Люди мрут. От простуды. От бессилия. От голода.

Кормят здесь, как в аду. То есть не кормят.

Я всё думаю: где мы? Алекс говорит — Пакистан. Если он говорит — значит, так и есть. Всезнайка.

Кто бы мог подумать, что я окажусь здесь? Я ведь когда-то жалел, что не попал в Афган. Ирония. И в Афган попал. И на войне побывал. Только этот "тур" я не заказывал.

Все мои прошлые проблемы — теперь кажутся смешными. Не хватало денег? Ха. Здесь счастье — это кусок хлеба и тёплая кровать.

Всплывает перед глазами ванна. Горячая. Пена. Пар...

Нет. Только не это. Не думать. Иначе — только с обрыва. И охрана, как специально, рядом. Видят, что человек ломается — и будто дают возможность свернуть с тропы.

Но нет, Стив. Не дождёшься.

Ты думаешь: нет человека — нет проблемы?

На выкуси.

. Разговор у буржуйки

Странное всё-таки существо — человек.Весь день мечтаешь завалиться спать, съесть пайку — и отключиться. А стоит увидеть рядом с буржуйкой сидящего Алекса, как пайка исчезает в одно мгновение, а ноги сами поджимаются от ледяного пола. Сажусь рядом.

Все уже давно спят. Барак большой, места хватает. Но чем дальше от буржуйки — тем холоднее. Поэтому заключённые спят вповалку, почти друг на друге. Главное — тепло. Остальное неважно.

Мы сидим у буржуйки, и я донимаю Алекса вопросами. Он не сопротивляется.Историк. Пацифист. Белая ворона среди волков. Единственный, кто отказался идти в поход. Сначала косил, потом — в открытую. Такого здесь больше нет.

Здесь — в основном такие, как я. Прикоснувшиеся к тайне. Нас не убили только потому, что мы связаны кровью. Это не значит, что мы кого-то убили. Нет. Просто у нас дети от удов. Если есть ребёнок — убивать нельзя. Логика железная: ребёнок вырастет — может отомстить.Убивать нельзя.А вот замордовать — пожалуйста.

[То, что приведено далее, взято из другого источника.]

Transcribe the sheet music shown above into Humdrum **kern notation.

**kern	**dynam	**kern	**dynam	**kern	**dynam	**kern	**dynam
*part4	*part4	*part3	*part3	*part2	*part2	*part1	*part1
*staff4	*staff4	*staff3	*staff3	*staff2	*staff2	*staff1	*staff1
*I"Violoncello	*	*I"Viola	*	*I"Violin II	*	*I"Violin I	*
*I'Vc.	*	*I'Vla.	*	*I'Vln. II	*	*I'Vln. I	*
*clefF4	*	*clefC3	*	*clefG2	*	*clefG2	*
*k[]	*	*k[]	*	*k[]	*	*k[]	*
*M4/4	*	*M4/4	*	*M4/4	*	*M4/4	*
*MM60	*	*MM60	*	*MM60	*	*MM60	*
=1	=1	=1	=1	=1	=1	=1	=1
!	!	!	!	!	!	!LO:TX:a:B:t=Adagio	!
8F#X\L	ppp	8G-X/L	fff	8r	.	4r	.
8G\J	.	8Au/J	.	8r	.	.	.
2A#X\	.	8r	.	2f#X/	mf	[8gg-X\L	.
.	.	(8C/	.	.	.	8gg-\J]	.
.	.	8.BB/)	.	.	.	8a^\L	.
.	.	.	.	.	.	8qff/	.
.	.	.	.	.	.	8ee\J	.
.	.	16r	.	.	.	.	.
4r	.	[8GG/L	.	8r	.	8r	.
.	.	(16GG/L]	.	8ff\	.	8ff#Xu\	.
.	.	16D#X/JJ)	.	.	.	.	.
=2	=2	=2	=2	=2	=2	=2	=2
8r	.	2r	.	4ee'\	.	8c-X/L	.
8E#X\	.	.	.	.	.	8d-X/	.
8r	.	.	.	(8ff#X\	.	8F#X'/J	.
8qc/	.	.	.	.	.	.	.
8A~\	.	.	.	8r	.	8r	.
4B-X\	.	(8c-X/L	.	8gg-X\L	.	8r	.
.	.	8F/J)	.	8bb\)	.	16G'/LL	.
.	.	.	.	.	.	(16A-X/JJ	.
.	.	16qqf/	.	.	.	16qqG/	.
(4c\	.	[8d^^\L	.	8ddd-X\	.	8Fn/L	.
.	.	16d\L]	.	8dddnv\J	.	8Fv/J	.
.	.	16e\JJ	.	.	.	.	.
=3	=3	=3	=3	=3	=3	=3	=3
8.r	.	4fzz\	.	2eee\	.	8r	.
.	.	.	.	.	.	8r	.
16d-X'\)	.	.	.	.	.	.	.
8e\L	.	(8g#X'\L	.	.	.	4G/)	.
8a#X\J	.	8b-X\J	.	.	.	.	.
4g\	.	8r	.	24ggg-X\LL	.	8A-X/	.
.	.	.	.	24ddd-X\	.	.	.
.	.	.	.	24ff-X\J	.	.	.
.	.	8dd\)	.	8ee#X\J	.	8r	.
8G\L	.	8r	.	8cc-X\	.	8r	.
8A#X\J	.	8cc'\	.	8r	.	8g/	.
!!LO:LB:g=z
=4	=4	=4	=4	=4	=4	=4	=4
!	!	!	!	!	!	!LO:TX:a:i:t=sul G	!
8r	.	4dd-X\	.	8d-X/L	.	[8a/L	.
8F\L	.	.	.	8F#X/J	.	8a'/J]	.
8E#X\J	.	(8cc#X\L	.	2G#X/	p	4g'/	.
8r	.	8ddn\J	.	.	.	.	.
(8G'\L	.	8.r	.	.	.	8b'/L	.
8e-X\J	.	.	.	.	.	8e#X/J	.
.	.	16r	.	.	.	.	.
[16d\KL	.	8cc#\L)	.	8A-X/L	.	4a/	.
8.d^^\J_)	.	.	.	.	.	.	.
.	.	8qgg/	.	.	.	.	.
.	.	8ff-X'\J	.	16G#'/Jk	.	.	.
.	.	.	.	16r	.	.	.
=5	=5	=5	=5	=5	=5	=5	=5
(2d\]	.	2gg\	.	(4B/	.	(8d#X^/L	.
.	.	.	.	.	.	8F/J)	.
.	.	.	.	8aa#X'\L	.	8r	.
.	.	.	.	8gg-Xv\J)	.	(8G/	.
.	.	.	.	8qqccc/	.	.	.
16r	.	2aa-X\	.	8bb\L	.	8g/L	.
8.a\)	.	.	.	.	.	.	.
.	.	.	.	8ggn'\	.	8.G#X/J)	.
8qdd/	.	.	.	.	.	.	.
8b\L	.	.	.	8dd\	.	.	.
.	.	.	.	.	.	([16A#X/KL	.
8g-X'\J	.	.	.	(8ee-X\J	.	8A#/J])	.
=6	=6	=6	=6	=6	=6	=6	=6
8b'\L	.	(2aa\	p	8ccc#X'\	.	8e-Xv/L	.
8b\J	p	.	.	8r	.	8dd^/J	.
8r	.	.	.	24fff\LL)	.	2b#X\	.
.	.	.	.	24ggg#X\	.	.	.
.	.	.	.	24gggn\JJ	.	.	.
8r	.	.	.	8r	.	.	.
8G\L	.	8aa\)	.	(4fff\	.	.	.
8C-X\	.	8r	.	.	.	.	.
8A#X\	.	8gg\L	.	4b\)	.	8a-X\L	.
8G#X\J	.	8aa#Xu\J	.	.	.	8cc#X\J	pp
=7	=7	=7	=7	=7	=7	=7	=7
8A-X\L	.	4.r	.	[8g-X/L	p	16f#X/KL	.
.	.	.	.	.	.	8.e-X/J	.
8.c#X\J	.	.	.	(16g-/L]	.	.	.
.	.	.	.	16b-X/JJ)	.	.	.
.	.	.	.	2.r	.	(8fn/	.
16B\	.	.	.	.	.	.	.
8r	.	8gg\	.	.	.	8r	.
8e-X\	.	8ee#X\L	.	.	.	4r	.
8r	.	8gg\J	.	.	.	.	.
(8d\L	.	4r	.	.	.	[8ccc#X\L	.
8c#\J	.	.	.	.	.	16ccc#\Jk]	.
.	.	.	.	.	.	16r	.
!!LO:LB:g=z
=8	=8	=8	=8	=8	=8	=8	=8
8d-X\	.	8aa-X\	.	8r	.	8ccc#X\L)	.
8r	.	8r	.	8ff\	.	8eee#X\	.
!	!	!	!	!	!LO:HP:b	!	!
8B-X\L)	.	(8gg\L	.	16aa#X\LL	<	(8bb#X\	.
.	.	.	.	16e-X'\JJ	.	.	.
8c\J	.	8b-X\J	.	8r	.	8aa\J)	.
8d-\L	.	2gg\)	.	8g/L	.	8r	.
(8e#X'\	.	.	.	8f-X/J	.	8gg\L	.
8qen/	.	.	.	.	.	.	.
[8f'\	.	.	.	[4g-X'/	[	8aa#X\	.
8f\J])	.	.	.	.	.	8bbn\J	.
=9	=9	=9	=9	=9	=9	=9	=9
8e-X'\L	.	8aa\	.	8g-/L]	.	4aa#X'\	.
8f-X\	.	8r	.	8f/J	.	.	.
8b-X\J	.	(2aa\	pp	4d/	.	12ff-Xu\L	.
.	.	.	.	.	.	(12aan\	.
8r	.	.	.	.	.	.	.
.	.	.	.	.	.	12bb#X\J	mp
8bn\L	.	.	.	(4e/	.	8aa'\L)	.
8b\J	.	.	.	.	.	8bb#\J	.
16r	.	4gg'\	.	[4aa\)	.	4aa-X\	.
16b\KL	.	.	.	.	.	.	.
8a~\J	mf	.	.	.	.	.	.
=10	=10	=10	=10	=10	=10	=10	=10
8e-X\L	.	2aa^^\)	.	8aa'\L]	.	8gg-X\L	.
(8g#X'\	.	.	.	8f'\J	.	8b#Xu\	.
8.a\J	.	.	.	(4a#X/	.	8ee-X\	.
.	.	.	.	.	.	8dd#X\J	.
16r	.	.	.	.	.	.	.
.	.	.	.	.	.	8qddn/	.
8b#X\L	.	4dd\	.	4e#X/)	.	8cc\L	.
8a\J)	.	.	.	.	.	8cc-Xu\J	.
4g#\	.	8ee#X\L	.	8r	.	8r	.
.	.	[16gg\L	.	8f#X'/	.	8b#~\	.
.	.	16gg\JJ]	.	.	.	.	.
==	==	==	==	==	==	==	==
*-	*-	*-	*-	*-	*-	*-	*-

Здесь арестанты — это сломленные. Те, кто не прошёл ритуал, не сдал экзамен кровью. Не смог шагать за фалангой и добивать раненых.Что может быть проще? Берёшь копьё с игольчатым наконечником и втыкаешь в горло. Желательно — сразу в сердце. Если не попадёшь — раненый будет корчиться, может выбить оружие или сломать наконечник.Вот она — романтика войны.

Хотя у нас, в Чечне, тоже бывало всякое. Иногда хуже.Но здесь — особый сорт.Люди, не сумевшие жить рядом с теми, кто легко убивает себе подобных. Удов — не волнует, кто ты был. Ты или стал своим — или отброс.

Половина заключённых — мягко говоря не в себе. У них галлюцинации, ночные крики, страхи. Остальные — просто запуганные до такого состояния, что их не отличить.